Her stats in the classroom include a 100.98 GPA during the course seven semesters as well as being a National Merit Scholarship Finalist and an Advanced Placement (AP) Scholar with Honor, she said.
In addition, Seskin has won the Long Island Science Education Leadership Association Award for Outstanding Achievement, multiple gold and silver medals on the National Spanish Exam and The Stonehill College Book Award for Excellence and Commitment to School and Community, she said.
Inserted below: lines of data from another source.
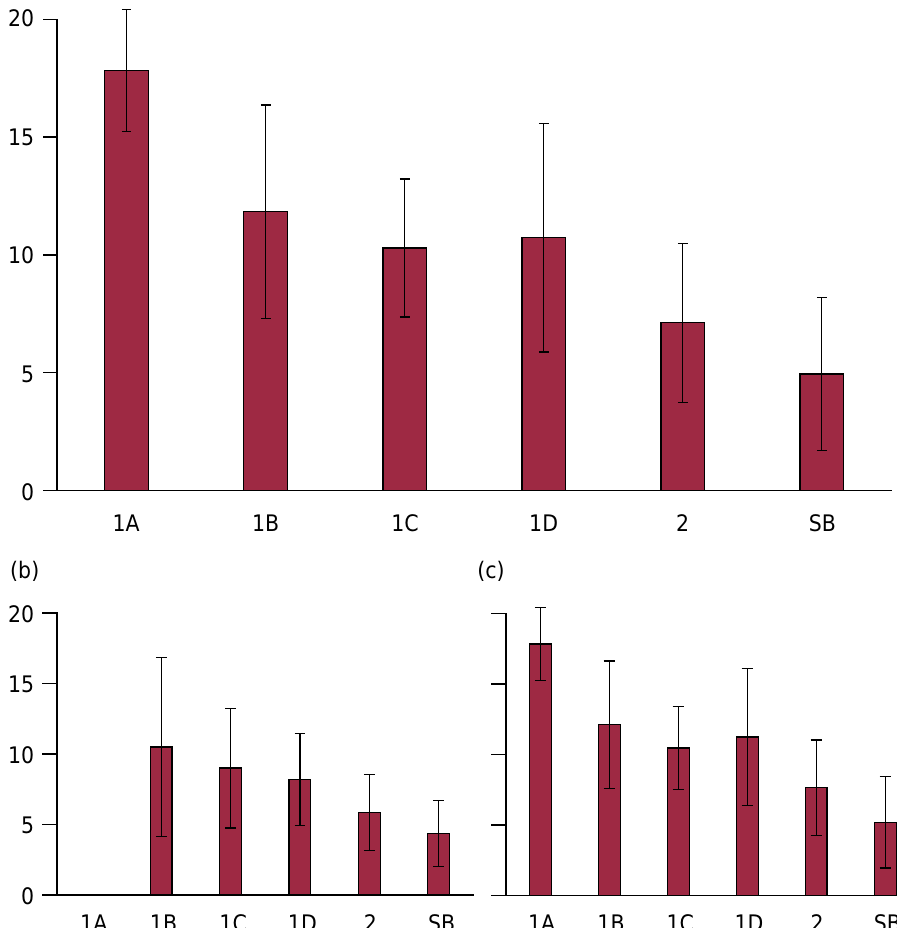
Figure 3. Web of Science H-Index (H-WoS), by class of PQ fellowship and non-fellows (SB), for all researchers regardless of gender (a) and by gender women (b) and men (c), in CNPq Call 2018. Vertical bars depict standard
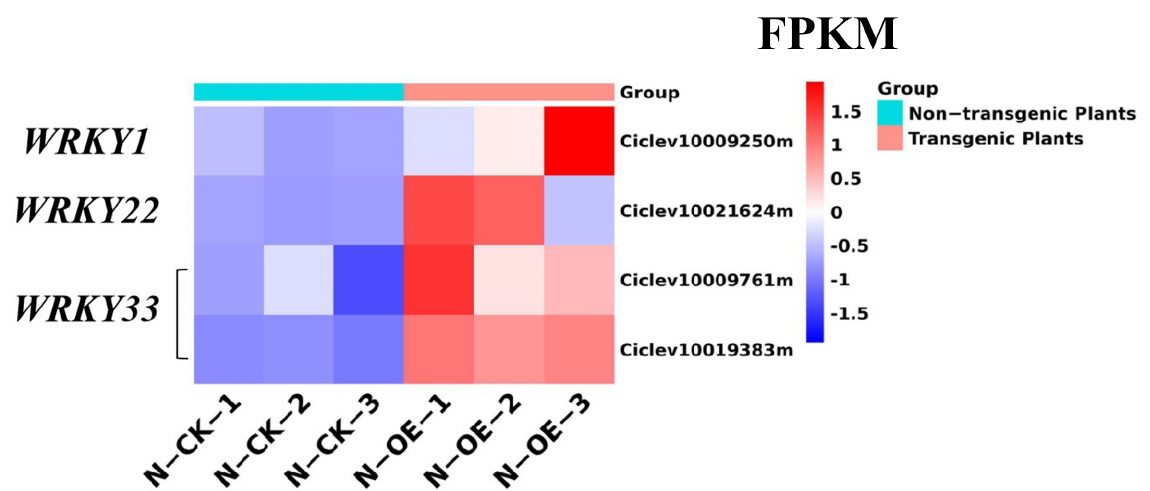
Figure 10. The FPKM of the WRKYs in the non-transgenic plants versus the transgenic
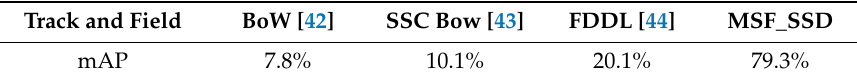
Figure 12. ROCs of SSD and MSF_SSD on test samples. Table 4. The mAP of the object detection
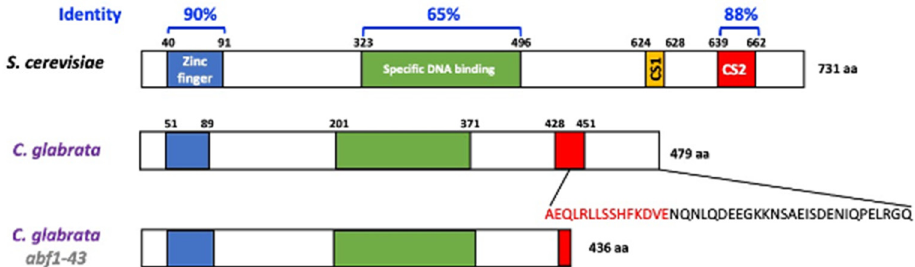
Figure 1. C. glabrata encodes the Cg Abf1 protein with conserved DNA-binding and regulatory domains. Schematic representation of Abf1 from S. cerevisiae and C. glabrata , Cg Abf1 has 479 aa and Sc Abf1 has 731 aa. The overall identity between Sc Abf1 and Cg Abf1 across the entire length of the proteins is 63.87%. The blue and green rectangles correspond to the DNA binding domains, the yellow rectangle corresponds to the CS1 domain in Sc Abf1 and the red rectangles to the CS2 domain responsible for chromatin remodeling and transcriptional regulation. Alignments were performed using ClustalW with the program McVector. We generated a CgABF1 truncated allele, Cgabf1-43 , which lacks the last 43 amino acids of Cg Abf1, deleting 15 highly conserved residues at the CS2 domain (in red letters) that mediate transcriptional silencing in S. cerevisiae (See Materials and Methods). The structure of the Abf1-43 truncation mutant protein is shown at the bottom (total of 436 amino acids).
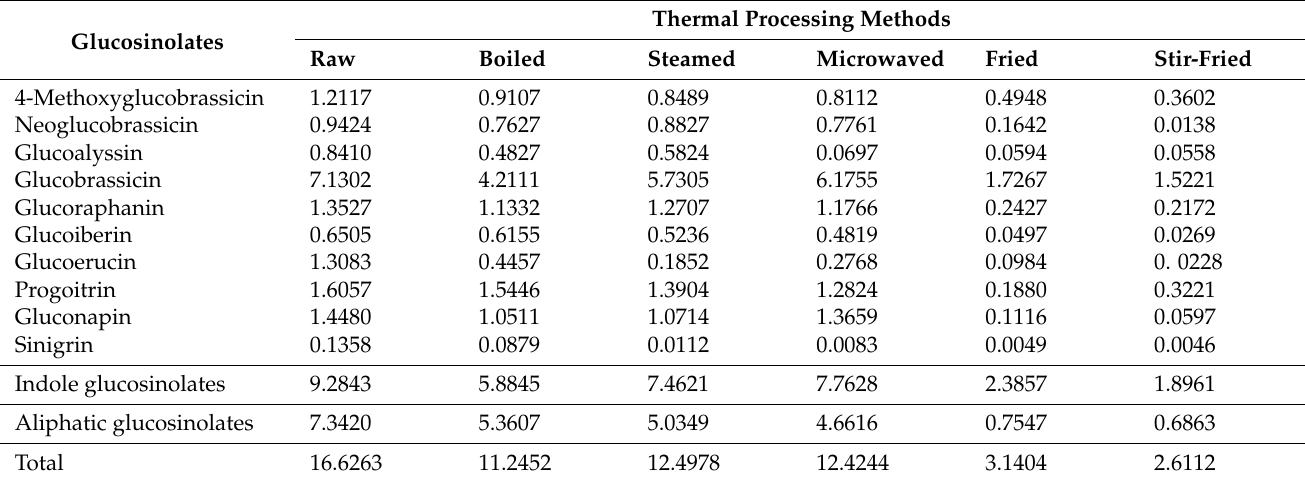
Table 3. Effects of different cooking methods on on glucosinolate ( µ mol/g DW) in red cabbage.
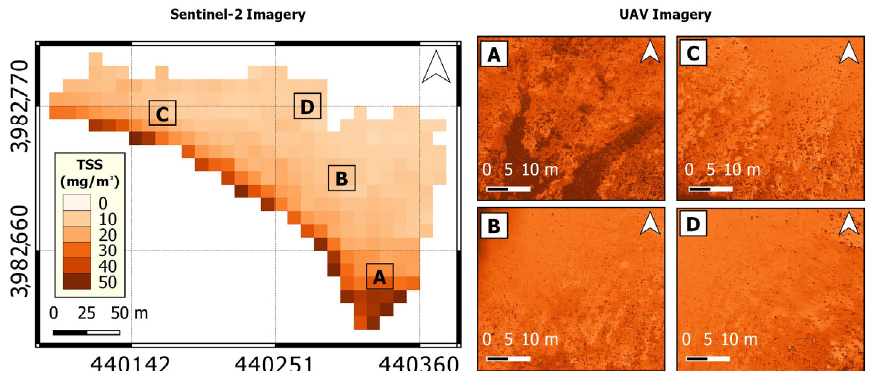
Figure 8. Spatial distribution of TSS for Cirkewwa using the [33] algorithm. The S2L2–TSS map is on the left, and subplots ( A – D ), referring to zoomed TSS UAV data, are on the right.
As an athlete, she has served as a Varsity Volleyball co-captain and received the Nassau County Volleyball Coaches’ Association Scholar Athlete award in 2009, 2010 and 2011, she said.
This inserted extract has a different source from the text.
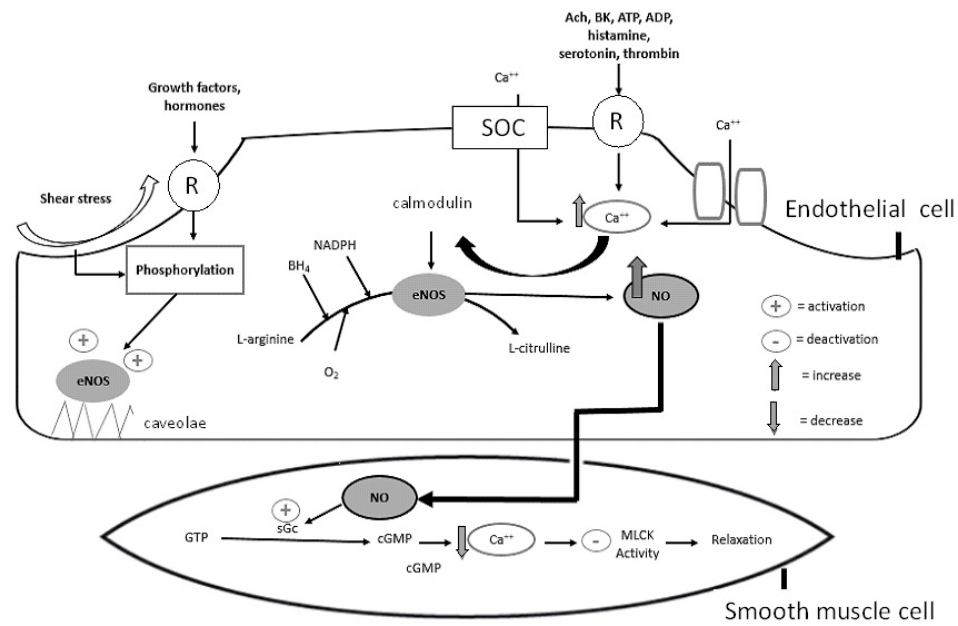
Figure 1. Synthesis of nitric oxide (NO) by endothelial cells. NO is released by the action of endothelial NO synthase (eNOS) on its substrate, L-arginine. For this reaction, several cofactors, such as tetrahydrobiopterin (BH 4 ), oxygen (O 2 ), and nicotinamide adenine dinucleotide phosphate (NADPH) are required. eNOS is activated by calcium-dependent and -independent pathways. Intracellular Ca is increased as a response to the function of NO agonists (including acetylcholine (Ach), bradykinin (BK), adenosine triphosphate (ATP), and adenosine diphosphate (ADP), serotonin, thrombin, and histamine) or by influx into the endothelial cell following the opening of the store-operated calcium channel (SOC) and other calcium permeable channels in the plasma membrane. Ca binds to calmodulin, and this complex dissociates eNOS from the inhibitor caveolin-1, located in the caveolae. eNOS can also be activated by the calcium-independent pathway of post-translational phosphorylation, which is triggered as a response to shear stress and the function of growth factors and hormones. After NO is generated, it diffuses across the membrane of smooth muscle cells and activates the guanylyl cyclase (sGC), which catalyzes the reaction from guanosine triphosphate (GTP) to cyclic guanosine monophosphate cyclic guanosine monophosphate (cGMP). The effect of this reaction is the transportation of calcium out of the cell, which downregulates the activity of myosin light chain kinase (MLCK), causing relaxation of the vascular smooth muscle cell. Abbreviations: Ach, acetylcholine; ADP, adenosine diphosphate; ATP, adenosine triphosphate; BH 4 , tetrahydrobiopterin; BK, bradykinin; Ca, calcium; cGMP, cyclic guanosine monophosphate; eNOS, endothelial NO synthase; GTP, guanosine triphosphate; MLCK, myosin light chain kinase; NADPH, nicotinamide adenine dinucleotide phosphate; NO, nitric oxide; O2, oxygen; R, receptor; sGC, guanylyl cyclase; SOC, the store-operated calcium channel.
Seskin said she also received senior awards such as ones for Outstanding Performance in Math and AP Biology, the American Legion Auxiliary Award for Social Studies and a math scholarship for being the editor of the school’s yearbook.
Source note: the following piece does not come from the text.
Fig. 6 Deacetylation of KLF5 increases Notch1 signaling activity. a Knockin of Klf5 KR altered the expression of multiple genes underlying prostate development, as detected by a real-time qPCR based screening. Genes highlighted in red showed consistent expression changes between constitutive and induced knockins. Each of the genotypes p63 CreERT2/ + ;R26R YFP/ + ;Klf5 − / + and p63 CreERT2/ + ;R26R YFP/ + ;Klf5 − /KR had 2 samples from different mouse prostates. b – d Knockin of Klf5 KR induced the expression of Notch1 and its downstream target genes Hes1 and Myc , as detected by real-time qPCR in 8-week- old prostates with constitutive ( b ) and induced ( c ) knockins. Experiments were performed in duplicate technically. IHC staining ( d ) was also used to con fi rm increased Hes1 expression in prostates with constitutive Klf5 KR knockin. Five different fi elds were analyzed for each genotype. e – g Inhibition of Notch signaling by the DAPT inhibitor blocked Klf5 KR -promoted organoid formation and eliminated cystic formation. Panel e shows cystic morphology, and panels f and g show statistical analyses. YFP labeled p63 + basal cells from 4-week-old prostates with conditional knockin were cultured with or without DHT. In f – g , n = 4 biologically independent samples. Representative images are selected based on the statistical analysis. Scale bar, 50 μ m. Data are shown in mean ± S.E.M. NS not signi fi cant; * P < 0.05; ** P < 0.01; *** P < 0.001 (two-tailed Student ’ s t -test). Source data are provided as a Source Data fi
Among her co-curricular activities however, Seskin might be known best for her position as setter on the varsity volleyball team, which she has held since she was a freshman, she said.
Generally, underclassmen are on the junior varsity team, according to Seskin, but she was an exception.
“I was the only freshman to make varsity my year and no freshman made varsity the next two years,” she said in a phone interview. “I was definitely the youngest on the team and it was pretty obvious that I was young but they needed someone in my position and I had been playing [on travel teams] so [the coach] thought I had enough experience to go and play.”
Seskin said she used her age to motivate herself to step up her game.
“You look up to them as almost role models, so you definitely have to push yourself harder,” Seskin said “especially [with] the kind of gap with the age difference, like what you lack in age you should probably make up for in skill. So I would say it was a good experience because it challenged me to be better.”
Seskin was one of three team captains during her senior year, she said, which presented her with another opportunity.
“It was interesting because it’s hard to kind of show leadership over people who are your own age without coming off as bossy or stuff,” she said. “But overall it worked out really well. My team was really tight, like closely knit.”
When she wasn’t hitting the books, traveling on the weekends to play at volleyball tournaments or volunteering to coach CYO volleyball, Seskin could be found hanging out with her friends, she said, although schoolwork played an important part in her life.
Seskin said she has an interest in the sciences with biology and physics being at the forefront and so Dominic Esposito, a biology teacher at Garden City High School, was one of Seskin’s favorite teachers, even though she also said most of her teachers were helpful.
Esposito said he taught Seskin during her freshman and senior years.
“One of things that struck me, even as a freshman, was that she was mature beyond her years,” he said in a phone interview adding that Seskin was a kind of student that only comes along a few times during a teacher’s career.
However, her varied interests naturally presented her with a busy schedule and so Seskin said one her major lessons in high school was balancing her commitments.
“One of my biggest challenges was learning how to balance studying with playing sports,” she said, “especially because like volleyball was a fall sport so like as soon as I got into high school I had to learn how to officially manage my time and my classes with my afterschool activities.”
But Seskin said she is looking forward to making a fresh start in the fall when she enters Dartmouth College in hopes of studying biology in the pre-medical field.
Looking back at it all though, Seskin said she will miss her friends when she does take that first step onto her new campus.
“I would say [that while] moving through high school, every year kind of got better,” she said. “You kind of find your place in high school and your friends and especially this year I have a lot of friends. I’m really going to miss in high school and everything kind of just came together.”